▶ [Bacaan yang Diberikan]:
□ □ □ □ □ □ □

Dalam setiap jabatan profesi setiap anggota kelompok
dianggap sanggup untuk membuat keputusan professional berhubungan dengan iklim
kerjanya. Para profesioanal biasanya membuat peraturan sendiri dalam daerah
kompetensinya, kebiasaan dan tradisi yang berhubungan dengan pengawasan yang
efektif tentang hal-hal yang berhubungan dengan pekerjaan dan hal-hal yang
berhubungan dengan langganan kliennya. Sebetulnya pengawasan luar adalah musuh
alam dari profesi, karena membatasi kekuasaan profesi dan membuka pintu
terhadap pengaruh luar (Ornstein dan Levine, 1984)

□ □ □ □ □ □ □

▶ [Rangkaian baris]:
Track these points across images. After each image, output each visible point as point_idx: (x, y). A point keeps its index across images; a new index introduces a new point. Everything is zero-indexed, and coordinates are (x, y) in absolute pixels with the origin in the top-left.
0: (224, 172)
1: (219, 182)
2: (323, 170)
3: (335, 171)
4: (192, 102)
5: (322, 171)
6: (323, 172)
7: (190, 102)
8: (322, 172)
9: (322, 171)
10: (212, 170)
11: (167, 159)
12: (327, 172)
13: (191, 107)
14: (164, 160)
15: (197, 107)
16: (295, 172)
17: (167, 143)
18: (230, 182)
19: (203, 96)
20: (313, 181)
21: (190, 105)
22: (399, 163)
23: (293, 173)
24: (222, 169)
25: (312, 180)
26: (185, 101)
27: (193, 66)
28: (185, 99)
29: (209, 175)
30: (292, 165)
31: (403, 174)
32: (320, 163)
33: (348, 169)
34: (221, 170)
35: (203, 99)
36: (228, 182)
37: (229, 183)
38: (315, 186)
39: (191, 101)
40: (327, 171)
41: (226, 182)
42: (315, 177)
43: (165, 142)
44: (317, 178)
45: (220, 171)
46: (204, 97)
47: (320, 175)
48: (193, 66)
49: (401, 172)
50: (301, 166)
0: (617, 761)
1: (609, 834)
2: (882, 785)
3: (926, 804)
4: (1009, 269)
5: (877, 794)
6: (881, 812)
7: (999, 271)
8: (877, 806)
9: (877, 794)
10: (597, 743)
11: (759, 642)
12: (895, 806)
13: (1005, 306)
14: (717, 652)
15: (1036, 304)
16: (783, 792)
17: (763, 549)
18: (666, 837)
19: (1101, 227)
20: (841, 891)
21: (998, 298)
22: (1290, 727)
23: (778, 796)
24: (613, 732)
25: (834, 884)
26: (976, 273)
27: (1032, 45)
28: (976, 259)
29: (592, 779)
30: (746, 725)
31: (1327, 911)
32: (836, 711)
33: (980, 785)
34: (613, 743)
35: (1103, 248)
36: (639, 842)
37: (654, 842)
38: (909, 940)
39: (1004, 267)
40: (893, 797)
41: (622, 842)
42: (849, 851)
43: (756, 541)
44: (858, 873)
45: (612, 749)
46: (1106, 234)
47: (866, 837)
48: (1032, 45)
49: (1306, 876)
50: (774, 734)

□ □ □ □ □ □ □

▶ [Soal dan Tugas]:
A. Ulangi tanpa perubahan bagian bacaan tentang otonomi profesi, mulai dari "Dalam setiap jabatan" dan berakhir pada "dan Levine, 1984)".
B. Lanjutkan bacaan tentang otonomi profesi dari kalimat terakhir yang tercantum.

▶ [Daftar Jawaban]:
A.
Dalam setiap jabatan profesi setiap anggota kelompok
dianggap sanggup untuk membuat keputusan professional berhubungan dengan iklim
kerjanya. Para profesioanal biasanya membuat peraturan sendiri dalam daerah
kompetensinya, kebiasaan dan tradisi yang berhubungan dengan pengawasan yang
efektif tentang hal-hal yang berhubungan dengan pekerjaan dan hal-hal yang
berhubungan dengan langganan kliennya. Sebetulnya pengawasan luar adalah musuh
alam dari profesi, karena membatasi kekuasaan profesi dan membuka pintu
terhadap pengaruh luar (Ornstein dan Levine, 1984)

B.
Otoni profesional tidak berarti bahwa tidak ada sama
sekali control terhadap professional. Sebaliknya, ini berarti bahwa control
yang memerlukan kompetensi teknis hanya dapat dilakukan oleh orang-orang yang
mempunyai kemampuan professional dalam hal ini.
Kelihatannya untuk masa sekarang sesuai dengan
kondisi yang ada di negara kita, kriteria ini belum dapat secara keseluruhan
dipenuhi oleh jabatan guru.
d)
Jabatan
yang memerlukan latihan dalam jabatan yang sinambung
Jabatan guru cenderung menunjukkan bukti yang kuat
sebagai jabatan professional, sebab hamper tiap tahun guru melakukan berbagai
kegiatan latihan professional, baik yang mendapatkan penghargaan kredit maupun
tanpa kredit. Malahan pada saat sekarang bermacam-macam pendidikan professional
tambahan diikuti guru-guru dalam menyetarakan dirinya dengan kualifikasi yang
telah ditetapkan.
3.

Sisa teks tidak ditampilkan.